Warnung an die Landwirte
Die Behandlung der betroffenen Gebiete erfolgt unter strikter Einhaltung aller notwendigen Maßnahmen zum Schutz der Gesundheit von Menschen, Tieren, Bienen und Wasserorganismen.
Die Behörden weisen Viehhalter und Personen, die Bienenvölker halten, an, die notwendigen Vorsichtsmaßnahmen zu treffen:
- Während der siebentägigen Quarantänezeit dürfen Tiere nicht außerhalb der Höfe freigelassen werden, um Risiken für ihre Gesundheit zu vermeiden.
- Die BFSA fordert Bienenvölkerbesitzer auf, ständigen Kontakt mit den Bürgermeistern der Ortschaften zu halten, um rechtzeitig Informationen über anstehende Behandlungen zu erhalten und ihre Bienen zu schützen.
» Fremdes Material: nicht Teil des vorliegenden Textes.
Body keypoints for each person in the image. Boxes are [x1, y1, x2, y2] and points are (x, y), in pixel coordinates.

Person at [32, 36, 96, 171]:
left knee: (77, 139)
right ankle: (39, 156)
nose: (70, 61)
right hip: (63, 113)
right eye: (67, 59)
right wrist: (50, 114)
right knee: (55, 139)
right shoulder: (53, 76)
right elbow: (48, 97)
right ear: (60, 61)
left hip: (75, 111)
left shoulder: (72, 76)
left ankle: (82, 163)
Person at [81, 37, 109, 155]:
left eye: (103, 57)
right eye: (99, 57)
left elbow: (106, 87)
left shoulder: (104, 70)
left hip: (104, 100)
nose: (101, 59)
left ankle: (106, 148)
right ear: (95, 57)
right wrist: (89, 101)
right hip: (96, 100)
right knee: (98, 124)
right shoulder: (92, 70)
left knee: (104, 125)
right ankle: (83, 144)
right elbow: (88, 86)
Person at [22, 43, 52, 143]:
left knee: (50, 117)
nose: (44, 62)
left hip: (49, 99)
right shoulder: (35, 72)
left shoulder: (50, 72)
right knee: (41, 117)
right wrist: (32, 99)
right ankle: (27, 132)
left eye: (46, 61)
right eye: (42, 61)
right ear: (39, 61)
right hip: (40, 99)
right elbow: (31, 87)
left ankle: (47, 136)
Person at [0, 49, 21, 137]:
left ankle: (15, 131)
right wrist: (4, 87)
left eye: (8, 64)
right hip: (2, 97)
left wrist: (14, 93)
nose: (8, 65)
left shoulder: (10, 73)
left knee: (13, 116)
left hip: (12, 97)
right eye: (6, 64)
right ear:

Warum ist die marokkanische Heuschrecke so gefährlich?

Die marokkanische Heuschrecke (Dociostaurus maroccanus) ist eine Art aus der Familie der Feldheuschrecken (Acrididae), die weltweit verbreitet ist und überall in unserem Land vorkommt.
- Aussehen und Herkunft: Sie ist deutlich kleiner als die Wüstenheuschrecke. Ihr charakteristisches Merkmal ist das dunkle X-förmige Muster auf dem Rücken. Die Art kommt hauptsächlich in Nordafrika, dem Nahen Osten, Zentralasien und Südeuropa, einschließlich des Balkans, vor. Sie ist keine invasive Art für Europa, sondern historisch präsent, wobei Bulgarien am Rande ihres Verbreitungsgebiets liegt (mit historisch dokumentierten Invasionen in Süd- und Zentralbulgarien).
- Entwicklung: Das Insekt findet günstige Bedingungen für die Eiablage und Entwicklung auf jungfräulichen, brachliegenden Flächen und Weiden.
- Schwarmverhalten: Unter bestimmten Bedingungen kann es von einer solitären zu einer gregären Phase übergehen und Schwärme bilden. Diese bewegen sich in Schwärmen, die mehrere Kilometer Länge und Breite erreichen können.
- Schäden: Sie befällt fast alle Kulturpflanzen und bevorzugt grasartige Vegetation – Getreide, Hülsenfrüchte, Gemüse, Obstkulturen und Weinberge. Bei hoher Dichte ist sie in der Lage, die Vegetation über große Flächen zu zerstören. Schwärme können Hunderte von Kilometern zurücklegen und dabei die Ernten auf ihrem Weg vernichten, wobei sie manchmal bis zu 50 km pro Tag fliegen.